Wow, and this could go on any home?
Yes, if you were starting out and building a home. Most of these go on flat roofs, but you could certainly put them on a sloped roof that you would find on domestic housing, but you would have to increase the load-bearing capacity. Architects tell me that doesn’t really add that much to the cost of the roof. These are relatively thin—I am talking about a three-and-half to four-inch deep overburden for everything. So I’ve seen domestic housing roofs go in where we had an unusually deep, wet snow in the spring around here. So if you retrofit an roof you really do need to work with an engineer or an architect.
Do you trim it? How do you mow it?
[Laughs.] Good question. It is not something you put up there and absolutely walk away from. There is no such thing as a completely maintenance-free garden, roof or whatever you have any time you’re dealing with plants. You have to go up and inspect your drains to make sure nothing is in them. You probably need an inspection in the spring and an inspection in the fall. Most of the maintenance will occur in getting the roof established—for the first year you may have to have access to that roof if you put it on during the middle of the summer you’re going to have to provide some kind of irrigation to get it going. Even sedums, being Rottweiler tough, they would live but they wouldn’t thrive if you put them up there and didn’t water them for six weeks. Does it mean that you can’t put other plants on there? No. But we don’t know a whole lot about them and we don’t want a lot of things like grasses because they create a lot of biomass.

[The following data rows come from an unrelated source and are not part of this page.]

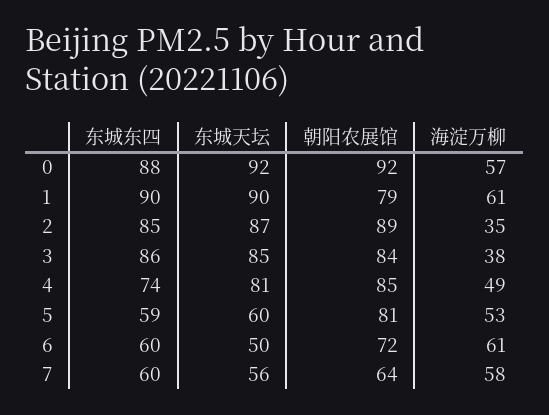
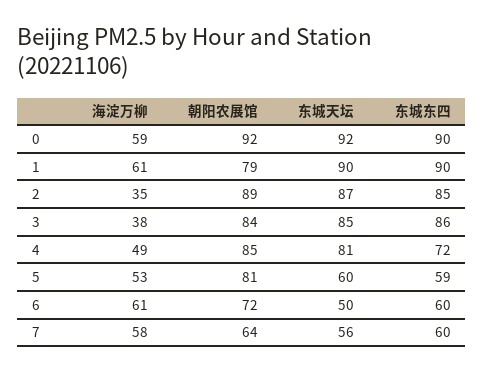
东城东四, 0: 88 -> 90
海淀万柳, 0: 57 -> 59
东城东四, 4: 74 -> 72

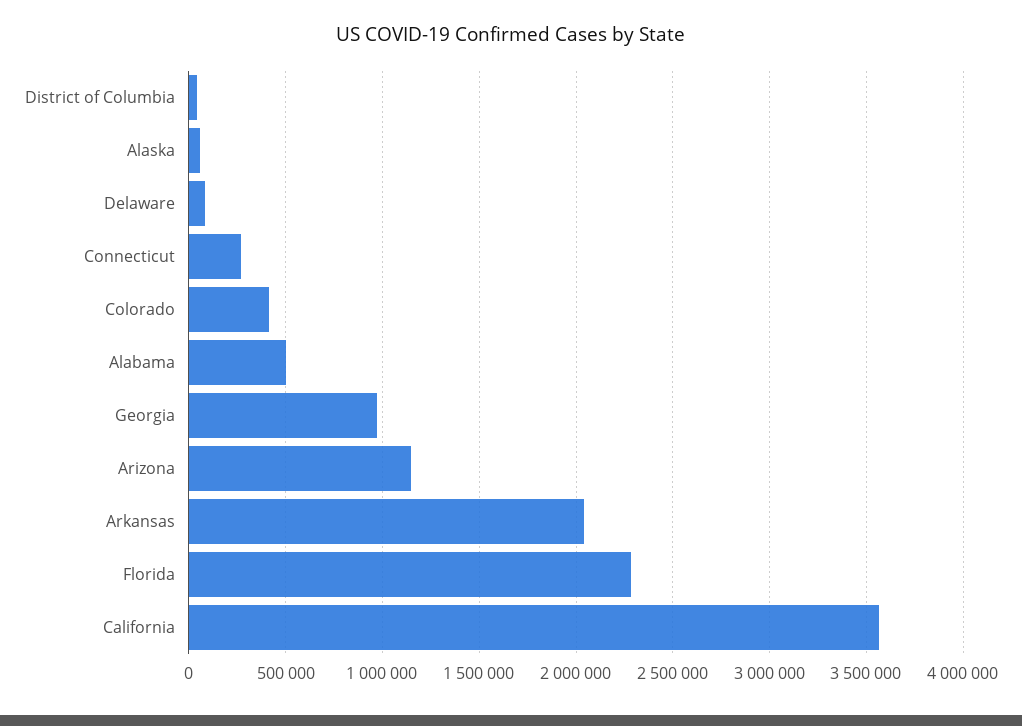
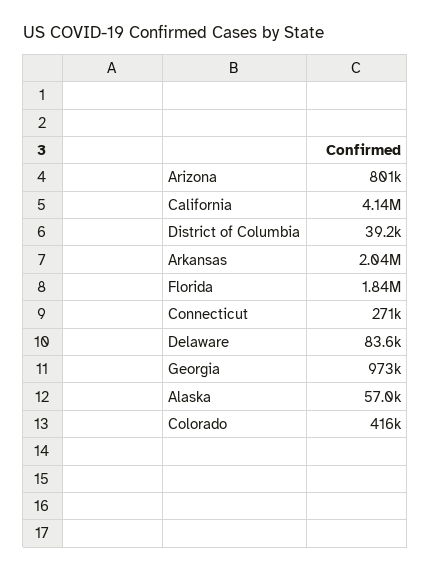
Alabama: 500000 -> none
Arizona: 1150000 -> 801000
Florida: 2300000 -> 1840000
California: 3550000 -> 4140000

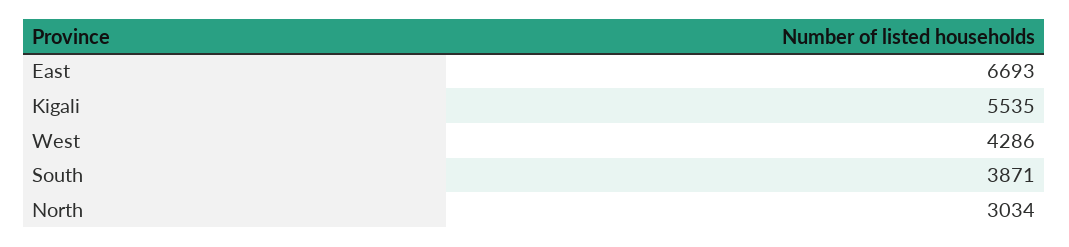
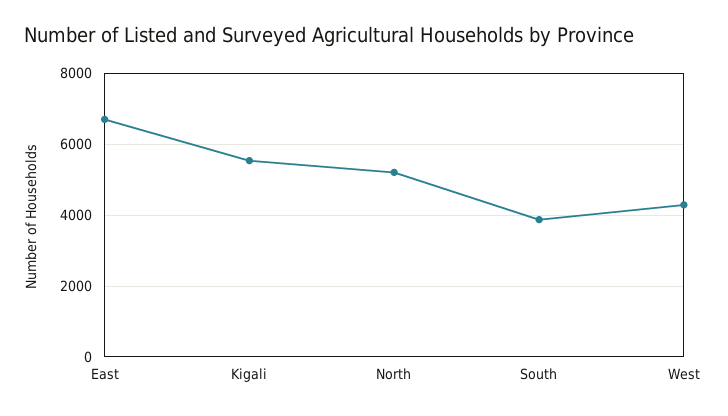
North: 3034 -> 5200

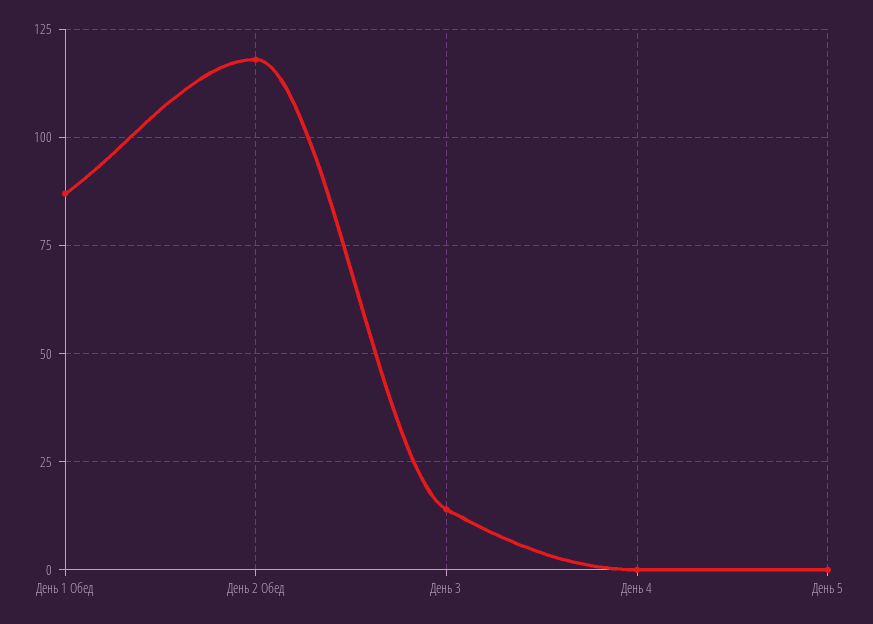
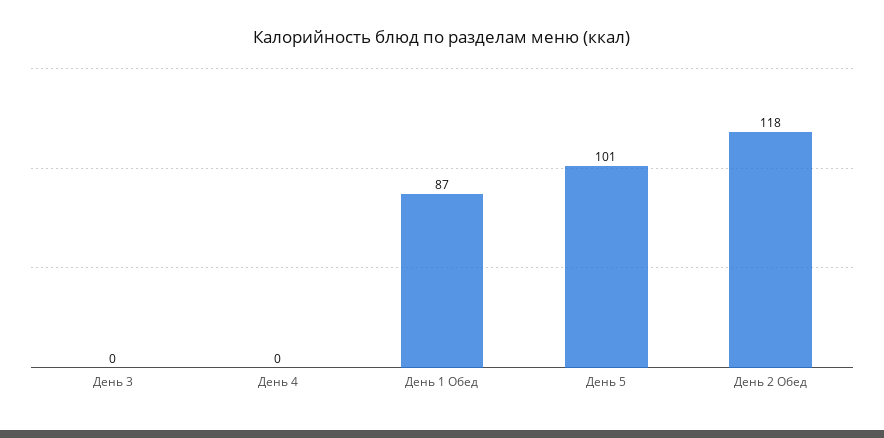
День 3: 15 -> 0
День 5: 0 -> 101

What do you do at the Center for Green Roof Research? Are you looking at how they work? How to get more cities to adopt them?
The technology comes from Germany, so we feel we have to demonstrate that first of all it will, and secondly how it will, work in our climate. Our mission is to provide numbers for engineers and architects that they could estimate how much water would be retained on the rooftop. We’re trying to interest the federal government in it, particularly the [Environmental Protection Agency].
Is it interested?
Oh yeah. But the gristmill in Washington moves very slowly. We’ve made some reasonably good progress to put green roofs as a technology on their radar screen so when it comes for funding time they’ll acknowledge this technology has some validity.
Well, there are converts out there. Chicago’s city hall has a green roof so does the Ford Motor Company. What other prominent cities are adopting them?
They’re just about ready to let the bids out on one at the Interior Department in DC. The Harford Community College [in Maryland] just put one in-one of my students was the contractor. Anne Arundel County [also in Maryland] has been very much interested and have adopted green roofs as part of its storm water treatment methods. The best estimate—and there are no hard figures—is that there is somewhere between 800 million and one billion square feet in Germany. There are some cities like Stuttgart where you can hardly put up a building these days or go back and reroof a building unless you consider a green roof.
Well, it is beautiful, too.
Sure, there are lots of aesthetic advantages; [advantages for] wildlife and migrating songbirds. Think of if that kind of scene were to confront you outside your office window.